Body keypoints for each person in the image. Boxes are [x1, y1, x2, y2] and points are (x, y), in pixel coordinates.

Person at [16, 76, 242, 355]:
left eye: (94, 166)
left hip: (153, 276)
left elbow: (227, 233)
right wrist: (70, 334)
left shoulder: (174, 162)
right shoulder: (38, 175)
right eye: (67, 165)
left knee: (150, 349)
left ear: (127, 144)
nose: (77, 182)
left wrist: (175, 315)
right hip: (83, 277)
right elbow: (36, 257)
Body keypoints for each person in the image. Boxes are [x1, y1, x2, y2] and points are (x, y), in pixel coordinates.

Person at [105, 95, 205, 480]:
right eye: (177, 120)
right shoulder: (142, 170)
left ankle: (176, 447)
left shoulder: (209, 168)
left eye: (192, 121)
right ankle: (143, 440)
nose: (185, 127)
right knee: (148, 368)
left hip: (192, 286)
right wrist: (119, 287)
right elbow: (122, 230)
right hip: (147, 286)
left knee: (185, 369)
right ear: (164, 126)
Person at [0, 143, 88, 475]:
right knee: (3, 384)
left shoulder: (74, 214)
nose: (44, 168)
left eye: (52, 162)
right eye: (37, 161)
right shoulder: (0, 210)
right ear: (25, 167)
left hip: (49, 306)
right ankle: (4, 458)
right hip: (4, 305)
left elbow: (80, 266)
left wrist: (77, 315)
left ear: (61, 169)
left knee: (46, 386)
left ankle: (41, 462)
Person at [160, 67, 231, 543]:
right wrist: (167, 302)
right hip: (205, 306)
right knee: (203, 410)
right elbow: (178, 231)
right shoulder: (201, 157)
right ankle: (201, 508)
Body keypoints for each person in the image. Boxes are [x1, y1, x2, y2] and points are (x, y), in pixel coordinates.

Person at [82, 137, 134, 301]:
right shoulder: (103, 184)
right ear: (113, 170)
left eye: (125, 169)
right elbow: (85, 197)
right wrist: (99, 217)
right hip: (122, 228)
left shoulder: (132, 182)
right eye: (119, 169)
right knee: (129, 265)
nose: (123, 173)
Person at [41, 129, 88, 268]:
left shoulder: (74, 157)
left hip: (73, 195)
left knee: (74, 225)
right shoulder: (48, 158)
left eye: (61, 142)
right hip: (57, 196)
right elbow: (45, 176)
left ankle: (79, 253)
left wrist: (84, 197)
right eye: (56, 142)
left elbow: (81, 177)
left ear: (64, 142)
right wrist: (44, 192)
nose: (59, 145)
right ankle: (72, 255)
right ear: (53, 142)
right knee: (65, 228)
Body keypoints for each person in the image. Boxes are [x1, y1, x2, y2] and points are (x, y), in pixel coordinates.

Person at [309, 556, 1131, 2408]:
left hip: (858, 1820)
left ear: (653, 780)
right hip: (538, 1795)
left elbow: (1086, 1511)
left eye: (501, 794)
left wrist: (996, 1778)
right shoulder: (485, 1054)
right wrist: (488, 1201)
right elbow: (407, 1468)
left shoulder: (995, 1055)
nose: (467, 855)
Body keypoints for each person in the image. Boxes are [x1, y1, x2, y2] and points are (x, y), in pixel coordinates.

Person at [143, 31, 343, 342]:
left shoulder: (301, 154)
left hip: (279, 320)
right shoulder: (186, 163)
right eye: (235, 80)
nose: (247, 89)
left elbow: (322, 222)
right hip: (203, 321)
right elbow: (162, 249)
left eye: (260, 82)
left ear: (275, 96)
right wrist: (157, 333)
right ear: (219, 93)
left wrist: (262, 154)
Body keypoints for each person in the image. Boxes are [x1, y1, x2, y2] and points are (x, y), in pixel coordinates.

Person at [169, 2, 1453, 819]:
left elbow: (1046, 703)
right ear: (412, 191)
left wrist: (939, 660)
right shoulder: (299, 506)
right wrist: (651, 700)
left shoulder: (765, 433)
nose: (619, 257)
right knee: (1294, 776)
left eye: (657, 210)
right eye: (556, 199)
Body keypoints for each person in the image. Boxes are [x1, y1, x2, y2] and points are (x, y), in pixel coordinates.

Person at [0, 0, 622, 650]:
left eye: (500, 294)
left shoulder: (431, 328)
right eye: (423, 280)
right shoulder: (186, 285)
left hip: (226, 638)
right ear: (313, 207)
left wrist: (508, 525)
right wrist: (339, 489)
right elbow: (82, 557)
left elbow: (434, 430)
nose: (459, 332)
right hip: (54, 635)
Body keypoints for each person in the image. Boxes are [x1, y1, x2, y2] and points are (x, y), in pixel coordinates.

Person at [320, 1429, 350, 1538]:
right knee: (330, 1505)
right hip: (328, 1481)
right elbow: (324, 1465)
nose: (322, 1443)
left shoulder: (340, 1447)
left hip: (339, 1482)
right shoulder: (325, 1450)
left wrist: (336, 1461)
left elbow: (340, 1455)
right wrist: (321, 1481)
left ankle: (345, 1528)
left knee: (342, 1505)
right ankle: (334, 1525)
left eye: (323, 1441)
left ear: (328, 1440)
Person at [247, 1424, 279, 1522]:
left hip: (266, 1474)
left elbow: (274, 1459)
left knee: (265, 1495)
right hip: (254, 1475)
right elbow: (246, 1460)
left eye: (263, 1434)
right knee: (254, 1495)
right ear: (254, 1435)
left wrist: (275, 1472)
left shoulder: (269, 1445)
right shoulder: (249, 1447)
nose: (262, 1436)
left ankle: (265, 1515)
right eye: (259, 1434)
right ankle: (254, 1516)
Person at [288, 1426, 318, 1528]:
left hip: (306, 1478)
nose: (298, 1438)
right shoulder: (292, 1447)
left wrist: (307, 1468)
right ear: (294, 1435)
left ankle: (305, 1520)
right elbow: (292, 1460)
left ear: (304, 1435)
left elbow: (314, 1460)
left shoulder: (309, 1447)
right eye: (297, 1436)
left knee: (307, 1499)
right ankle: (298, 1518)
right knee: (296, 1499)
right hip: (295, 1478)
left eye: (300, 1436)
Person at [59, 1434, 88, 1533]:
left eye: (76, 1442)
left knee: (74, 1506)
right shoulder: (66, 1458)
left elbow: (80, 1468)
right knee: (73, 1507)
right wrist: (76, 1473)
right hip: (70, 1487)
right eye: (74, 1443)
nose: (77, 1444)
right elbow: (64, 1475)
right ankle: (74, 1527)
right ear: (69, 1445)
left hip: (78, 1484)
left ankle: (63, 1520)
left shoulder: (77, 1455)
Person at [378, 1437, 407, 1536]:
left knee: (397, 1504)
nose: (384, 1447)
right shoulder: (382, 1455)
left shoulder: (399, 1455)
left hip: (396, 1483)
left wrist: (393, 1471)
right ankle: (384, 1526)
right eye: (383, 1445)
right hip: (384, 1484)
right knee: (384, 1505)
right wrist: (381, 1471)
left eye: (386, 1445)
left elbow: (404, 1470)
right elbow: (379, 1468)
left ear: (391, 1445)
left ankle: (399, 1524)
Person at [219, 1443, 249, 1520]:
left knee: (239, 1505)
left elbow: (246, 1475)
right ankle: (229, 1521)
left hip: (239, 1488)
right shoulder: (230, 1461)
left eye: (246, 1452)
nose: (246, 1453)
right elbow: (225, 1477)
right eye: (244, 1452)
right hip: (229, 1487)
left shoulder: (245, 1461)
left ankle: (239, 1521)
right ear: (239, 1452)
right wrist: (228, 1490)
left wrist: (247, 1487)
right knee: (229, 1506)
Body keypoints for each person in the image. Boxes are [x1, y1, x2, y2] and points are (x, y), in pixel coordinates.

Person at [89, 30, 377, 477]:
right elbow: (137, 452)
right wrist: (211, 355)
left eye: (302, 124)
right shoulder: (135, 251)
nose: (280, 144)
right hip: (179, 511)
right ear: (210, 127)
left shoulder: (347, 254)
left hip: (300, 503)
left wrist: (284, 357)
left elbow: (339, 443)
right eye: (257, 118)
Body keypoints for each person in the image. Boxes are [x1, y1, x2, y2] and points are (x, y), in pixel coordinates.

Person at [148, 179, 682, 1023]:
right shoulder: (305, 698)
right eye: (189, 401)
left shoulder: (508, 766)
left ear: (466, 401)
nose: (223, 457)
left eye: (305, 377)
____________________
Work instruction =
Please output the lines of the listing above that fall in the stretch from the one with "right elbow: (178, 231)" through the one with "right knee: (65, 228)", exactly and only those.

Result of the exercise =
right elbow: (178, 231)
right shoulder: (201, 157)
right ankle: (201, 508)
Body keypoints for each person in the image. Boxes are [x1, y1, x2, y2] and points are (x, y), in pixel coordinates.

Person at [82, 137, 134, 301]:
right shoulder: (103, 184)
right ear: (113, 170)
left eye: (125, 169)
right elbow: (85, 197)
right wrist: (99, 217)
right hip: (122, 228)
left shoulder: (132, 182)
right eye: (119, 169)
right knee: (129, 265)
nose: (123, 173)
Person at [41, 129, 88, 268]:
left shoulder: (74, 157)
left hip: (73, 195)
left knee: (74, 225)
right shoulder: (48, 158)
left eye: (61, 142)
right hip: (57, 196)
right elbow: (45, 176)
left ankle: (79, 253)
left wrist: (84, 197)
right eye: (56, 142)
left elbow: (81, 177)
left ear: (64, 142)
right wrist: (44, 192)
nose: (59, 145)
right ankle: (72, 255)
right ear: (53, 142)
right knee: (65, 228)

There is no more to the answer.